The future of buffalo hinges on an agreement that will address these factors, all of which involve an undercurrent of racism against Native Americans. So when it comes to bringing buffalo back to tribal lands for tribal management, in some places there is unexplained resistance. “There’s still a discrimination thing that goes on, you know, with Indians and buffalo,” said Carlson. “And you hate to think it’s that way in this day and age, but it is there.”

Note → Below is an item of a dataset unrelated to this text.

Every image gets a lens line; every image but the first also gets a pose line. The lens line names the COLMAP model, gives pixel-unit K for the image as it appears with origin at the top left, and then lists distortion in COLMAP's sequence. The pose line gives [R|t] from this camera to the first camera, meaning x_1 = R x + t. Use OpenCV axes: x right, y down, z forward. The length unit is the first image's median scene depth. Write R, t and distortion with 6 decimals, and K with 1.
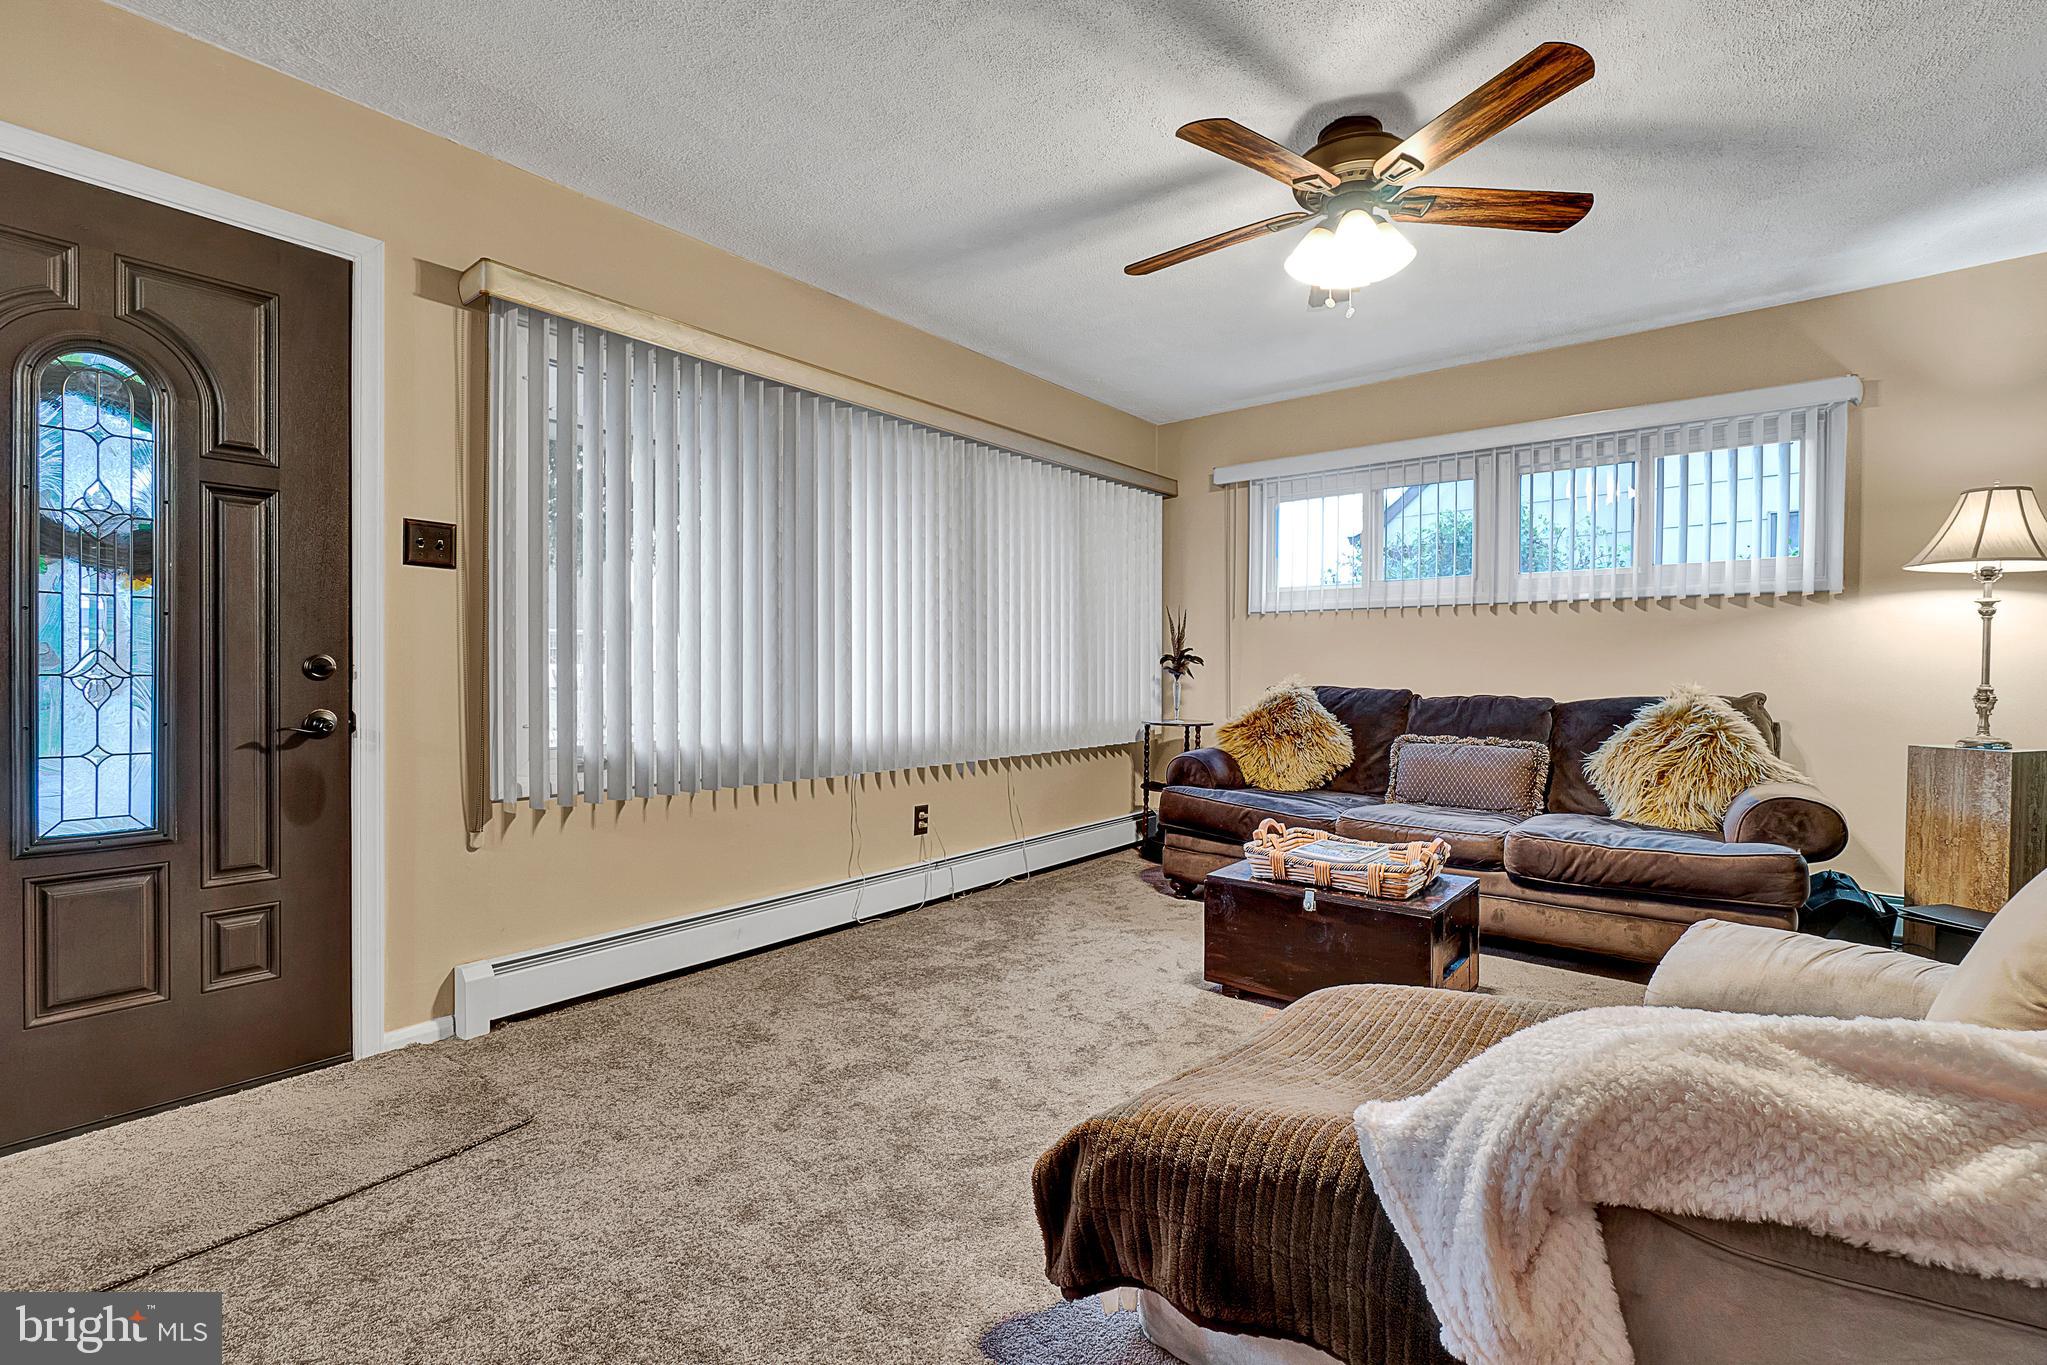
lens RADIAL K [[934.1, 0, 1016.1], [0, 934.1, 673.2], [0, 0, 1]] dist [0.004307, 0.000465]
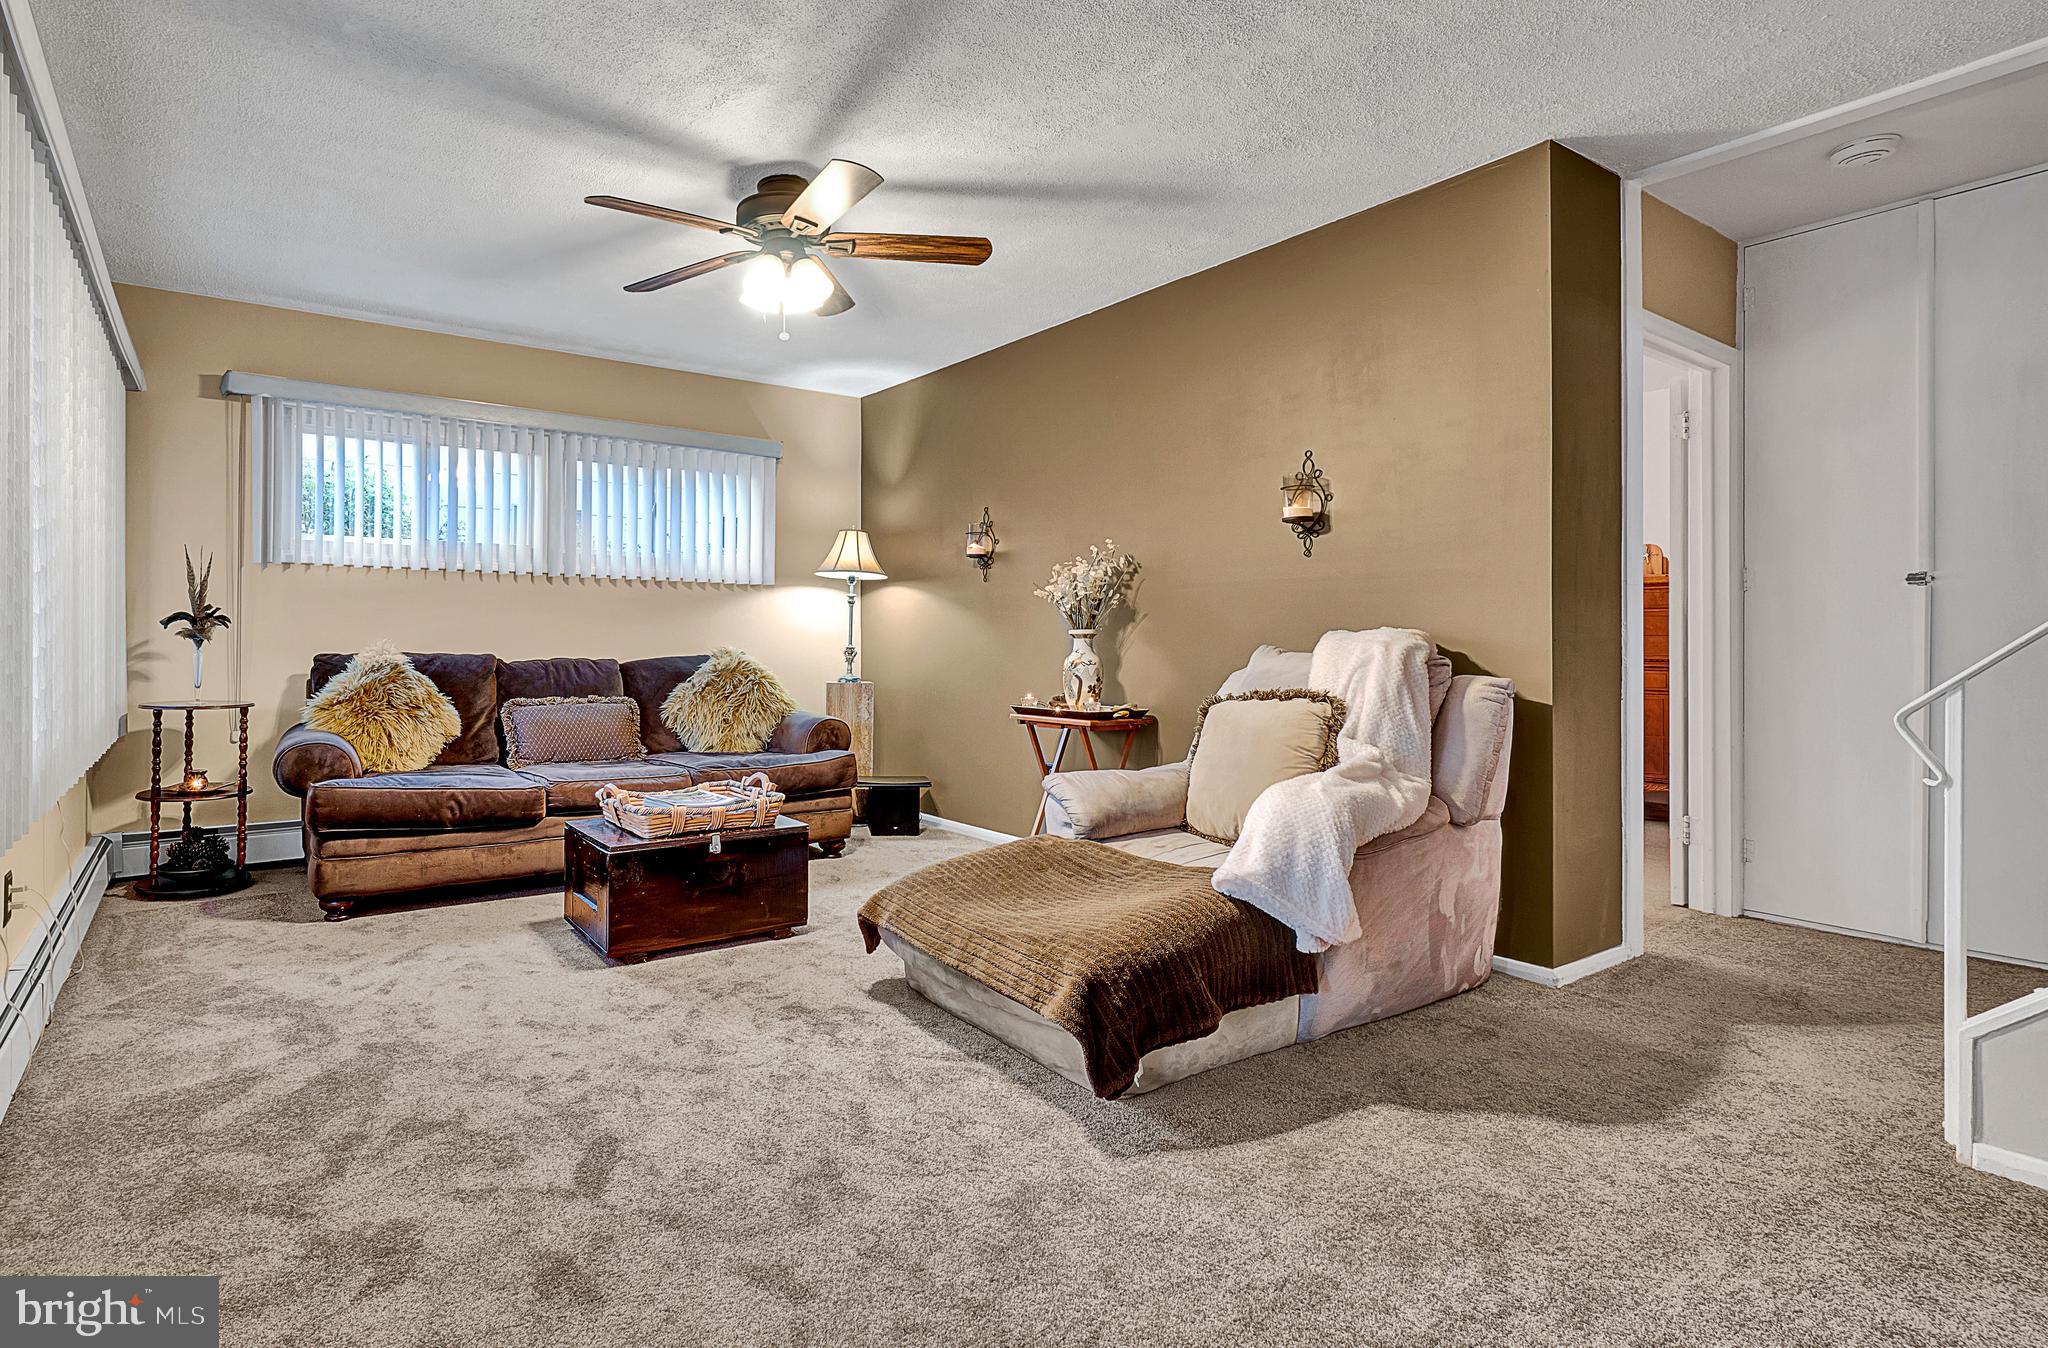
lens RADIAL K [[968.6, 0, 894.5], [0, 968.6, 631.7], [0, 0, 1]] dist [-0.005898, -0.000713]
pose [[0.302843, 0.006877, 0.953016, -0.550476], [0.000603, 0.999972, -0.007408, 0.001098], [-0.953040, 0.002818, 0.302830, 0.349948]]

Regardless, the Blackfoot Confederacy is staying true to its dream of a wild, free-ranging buffalo population. The animal provides economic promise from tourism and the sale of buffalo meat. Ecologically, the buffalo is a keystone species, and can help bring the land to life by fertilizing soil, creating biodiversity in grasses, providing food for apex predators and enabling other native species like birds, insects and ungulates to thrive. More importantly, the return of the Iinnii provides hope for the youth and a way for tribes to teach their young about their heritage, one that is rooted in respect and reverence for the natural world.